_Task directions_: Extract the lines below word for word, starting at the line containing "phylum: Tracheophyta" and ending at the line containing "scientific name: Eupatorium compositifolium".

_Data entries_:
"""

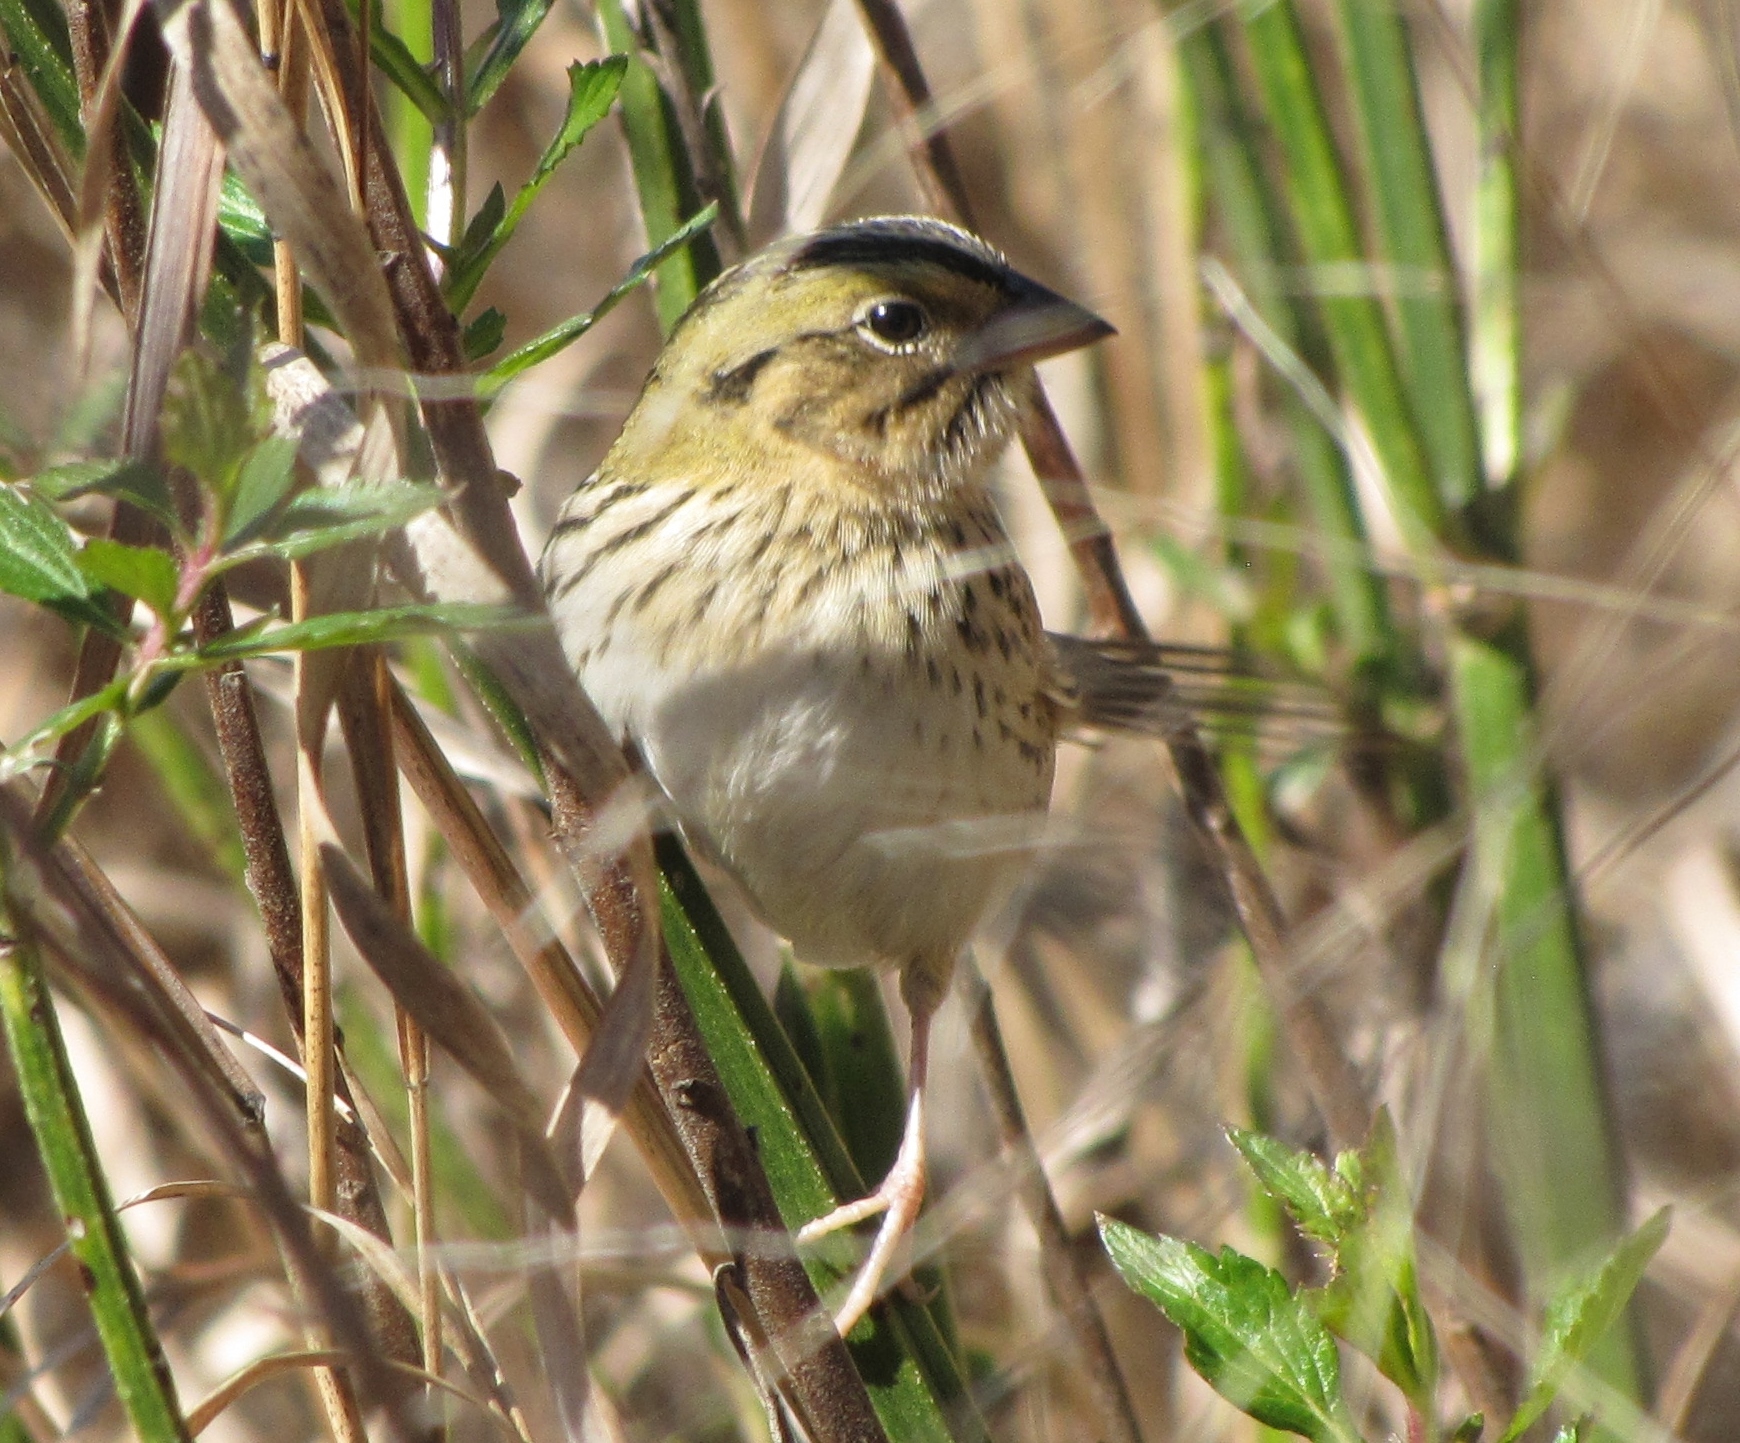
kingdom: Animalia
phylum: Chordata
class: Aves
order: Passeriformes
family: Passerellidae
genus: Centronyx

"""
"""

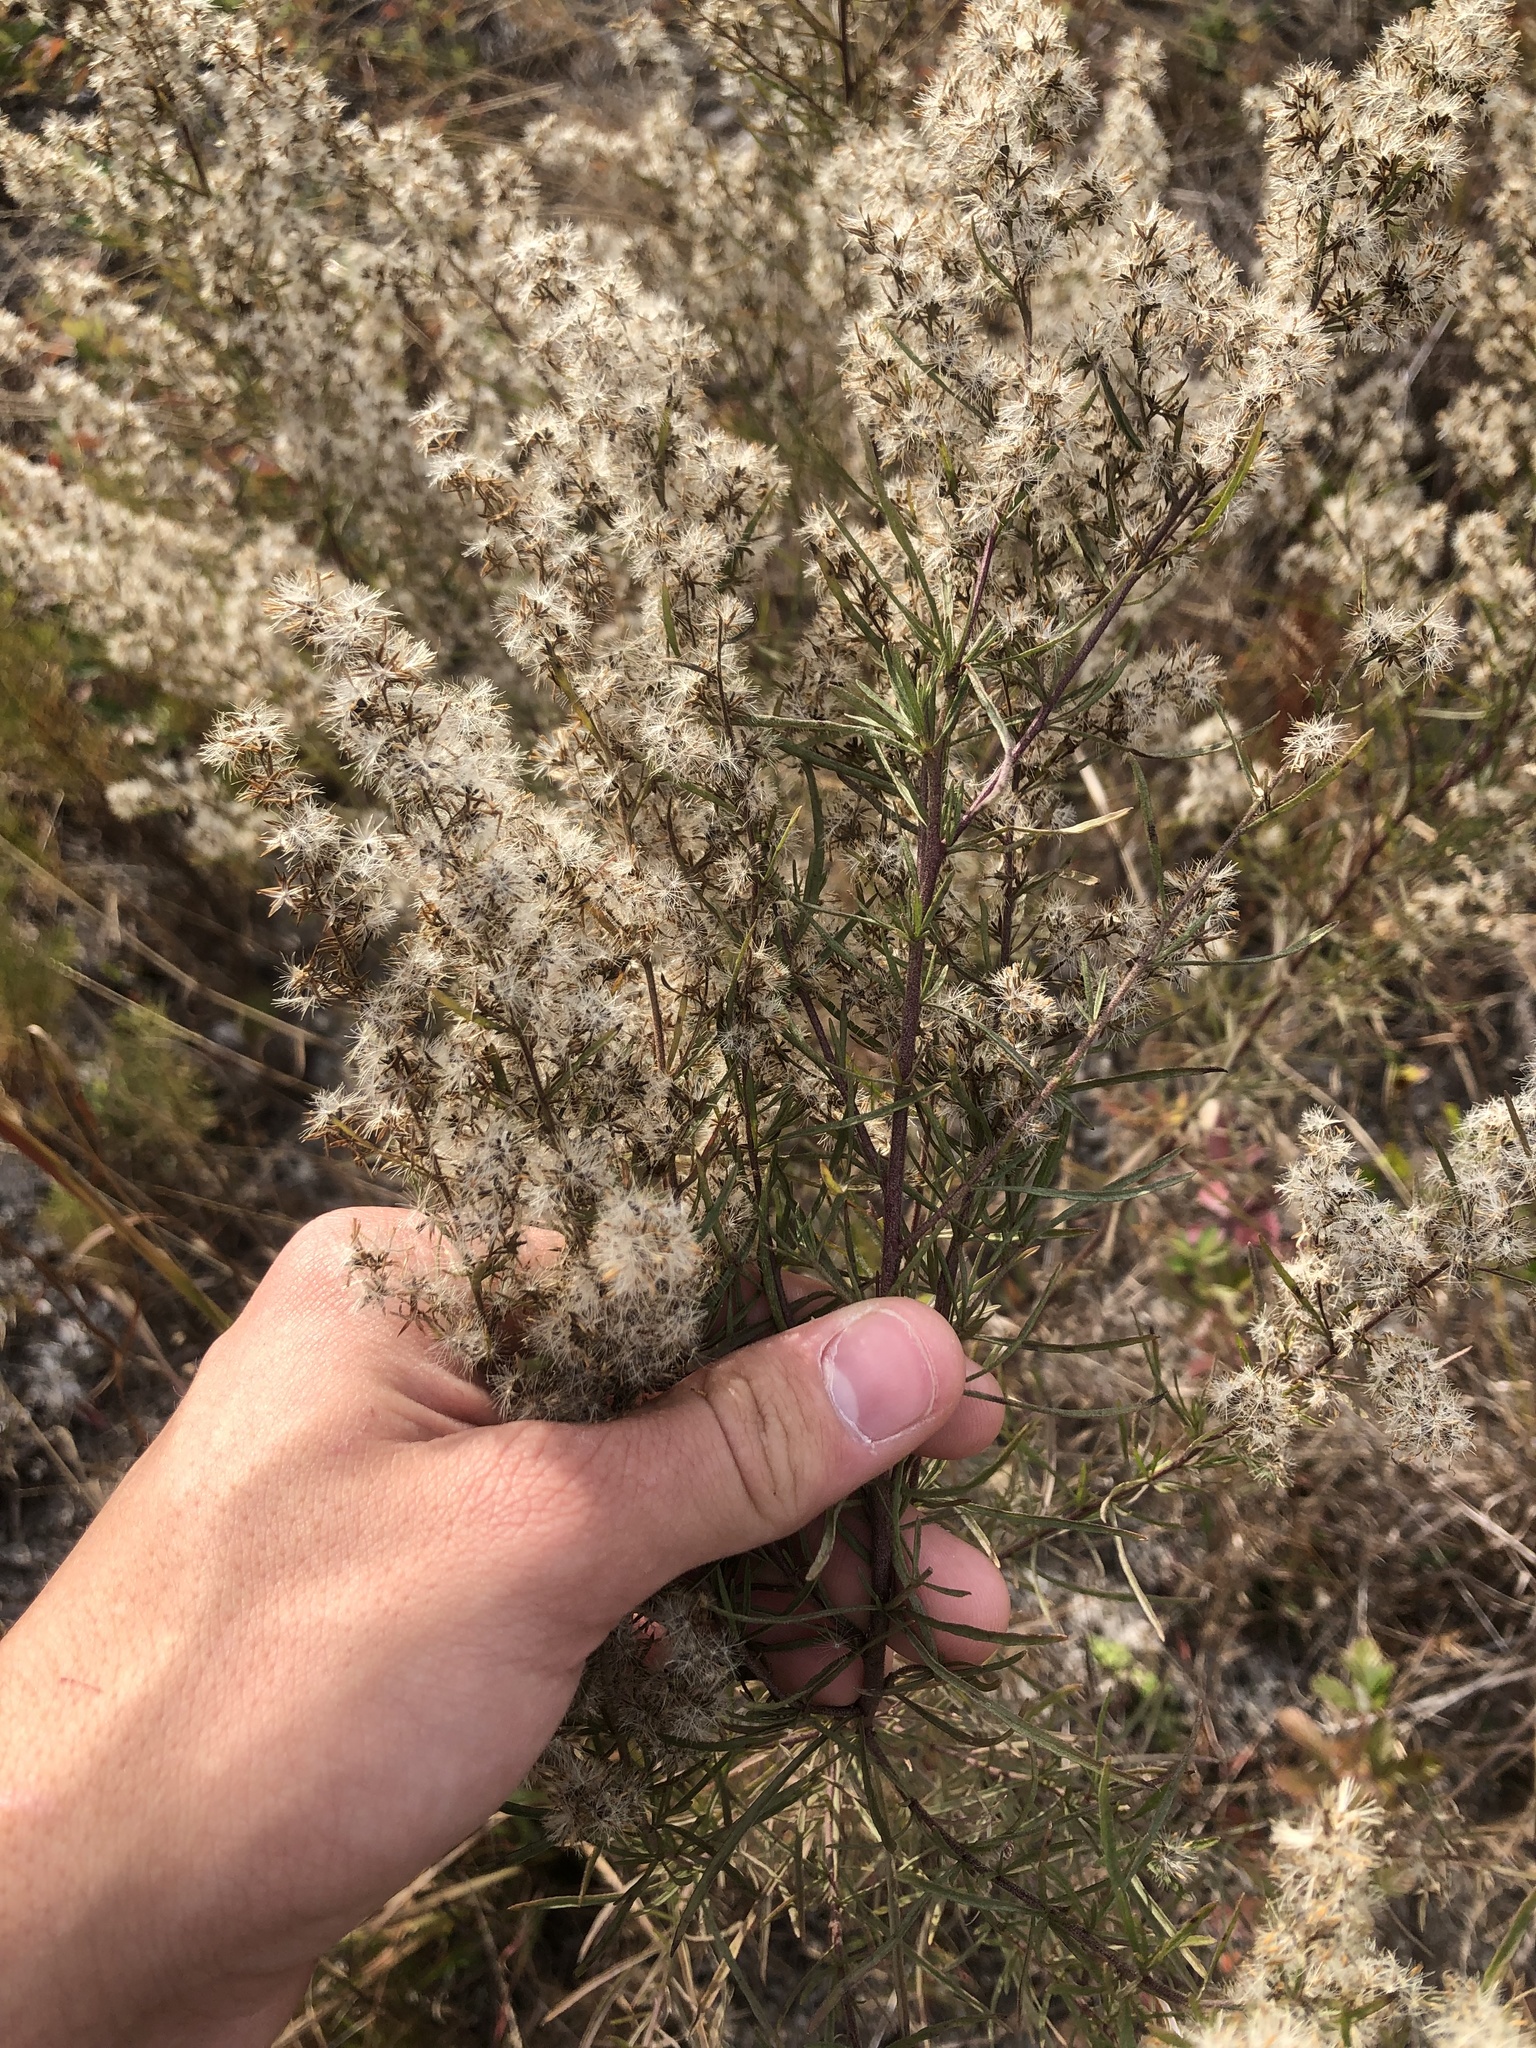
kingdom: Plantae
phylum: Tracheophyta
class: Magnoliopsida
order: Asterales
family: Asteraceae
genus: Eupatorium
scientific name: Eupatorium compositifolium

"""

_The output_:
phylum: Tracheophyta
class: Magnoliopsida
order: Asterales
family: Asteraceae
genus: Eupatorium
scientific name: Eupatorium compositifolium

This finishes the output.